:: Task prompt ::
If a line in the entries contains the string "виде", include that line in your answer.

Stored data START

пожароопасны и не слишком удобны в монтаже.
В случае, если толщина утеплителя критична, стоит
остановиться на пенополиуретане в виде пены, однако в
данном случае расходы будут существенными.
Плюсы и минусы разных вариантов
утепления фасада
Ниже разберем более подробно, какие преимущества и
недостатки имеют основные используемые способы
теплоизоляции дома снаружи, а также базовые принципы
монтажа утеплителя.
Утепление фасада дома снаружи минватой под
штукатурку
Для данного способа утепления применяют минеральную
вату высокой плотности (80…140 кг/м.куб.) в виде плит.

Stored data END

:: Answer area ::
остановиться на пенополиуретане в виде пены, однако в
вату высокой плотности (80…140 кг/м.куб.) в виде плит.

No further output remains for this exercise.